### Problem to solve
Write out the entries verbatim and leave the images out of the copy.

### Stored data
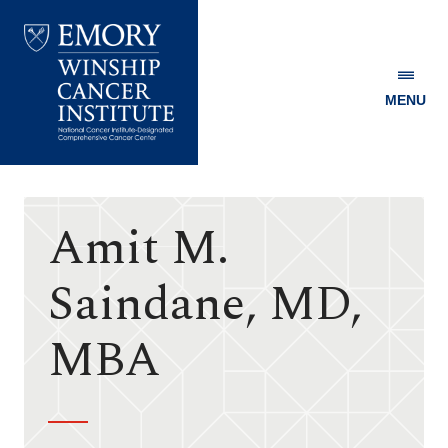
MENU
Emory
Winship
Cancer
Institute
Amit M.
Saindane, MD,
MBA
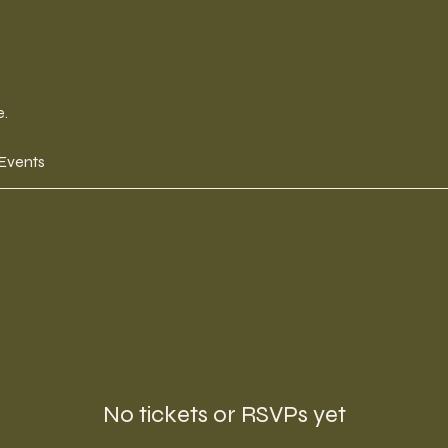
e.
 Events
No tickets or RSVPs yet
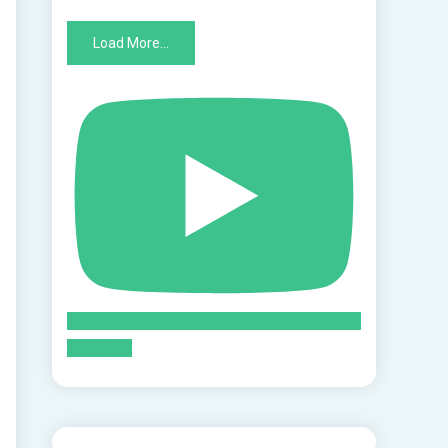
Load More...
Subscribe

### Exercise solution
MENU
Emory
Winship
Cancer
Institute
Amit M.
Saindane, MD,
MBA
e.
 Events
No tickets or RSVPs yet
Load More...
Subscribe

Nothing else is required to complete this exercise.